Answer
$$
\sum_{n=1}^{\infty} \frac{n}{n^{4}+2n^{2}+1}
$$
Apply the Integral Test to the given series we obtain
$$
\int_{1}^{\infty}\frac{x}{(x^{2}+1)^{2}} d x =\frac{1}{4}.
$$
So, the series diverges
Work Step by Step
$$
\sum_{n=1}^{\infty} \frac{n}{n^{4}+2n^{2}+1}
$$
Apply the Integral Test to the series
$$
\sum_{n=1}^{\infty} \frac{n}{n^{4}+2n^{2}+1}
$$
The function
$$
f(x)=\frac{x}{x^{4}+2x^{2}+1}=\frac{x}{(x^{2}+1)^{2}}
$$
is positive and continuous for $x\geq 1$ . To determine whether $f$ is decreasing, find the derivative.
$$
f^{'}(x)=\frac{-(3x^{2}-1)} {(x^{2}+1)^{2}}
$$
So, $f^{'}(x) \lt 0 $ for $x \geq 1$,
and it follows that $f$ satisfies the conditions for the Integral Test.
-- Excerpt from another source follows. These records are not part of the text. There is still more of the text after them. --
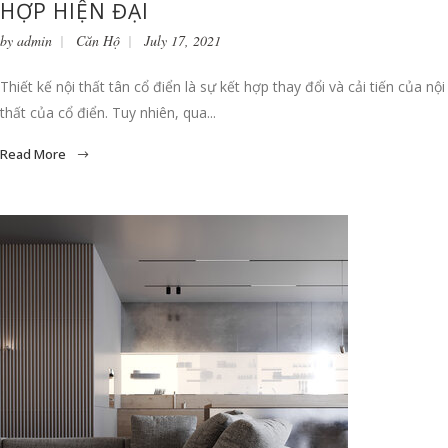
HỢP HIỆN ĐẠI
by
admin
Căn Hộ
July 17, 2021
Thiết kế nội thất tân cổ điển là sự kết hợp thay đổi và cải tiến của nội
thất của cổ điển. Tuy nhiên, qua...
Read More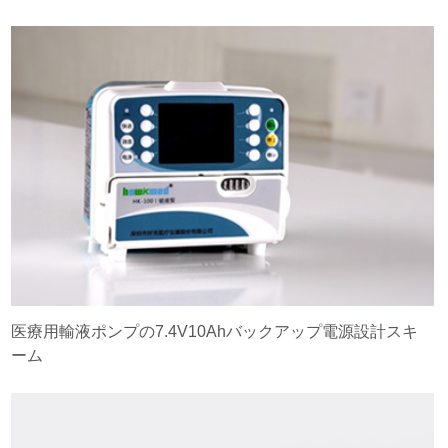
医療用輸液ポンプの7.4V10Ahバックアップ電源設計スキ
ーム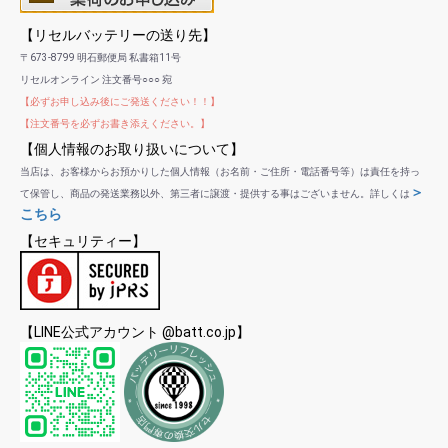
【リセルバッテリーの送り先】
〒673-8799 明石郵便局 私書箱11号
リセルオンライン 注文番号○○○ 宛
【必ずお申し込み後にご発送ください！！】
【注文番号を必ずお書き添えください。】
【個人情報のお取り扱いについて】
当店は、お客様からお預かりした個人情報（お名前・ご住所・電話番号等）は責任を持っ
＞
て保管し、商品の発送業務以外、第三者に譲渡・提供する事はございません。詳しくは
こちら
【セキュリティー】
【LINE公式アカウント @batt.co.jp】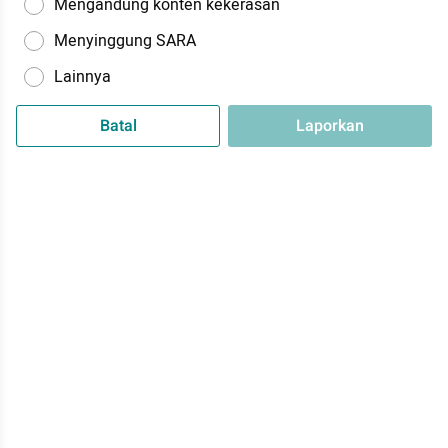
Mengandung konten kekerasan
Menyinggung SARA
Lainnya
Batal
Laporkan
You can integrate to obtain
$$
\begin{aligned}
\int_{1}^{\infty}\frac{x}{(x^{2}+1)^{2}} d x &= \lim\limits_{t \to \infty } \frac{1}{2}\int_{1}^{t } \frac{2x}{(x^{2}+1)^{2}} d x \\
& \quad\quad\quad \left[\text { use integration by substituting }\right] \\
&\quad\quad\quad \left[ u=x^{2}+1, \quad\quad d u= 2x dx \right] , \text { then }\\
&= \lim\limits_{t \to \infty } \frac{1}{2}\int_{1}^{t } \frac{du}{u^{2}} \\
&=\lim\limits_{t \to \infty } \left[ \frac{-1}{2 u } \right] _{1}^{t} \\
&=\lim\limits_{t \to \infty } \left[ \frac{-1}{2 (x^{2}+1) }\right] _{1}^{t} \\
&= \left[ \lim\limits_{t \to \infty }\frac{-1}{2 (t^{2}+1) }+\frac{1}{4} \right] \\
&= \left[ 0+\frac{1}{4} \right] \\
&=\frac{1}{4}.
\end{aligned}
$$
So, the series converges.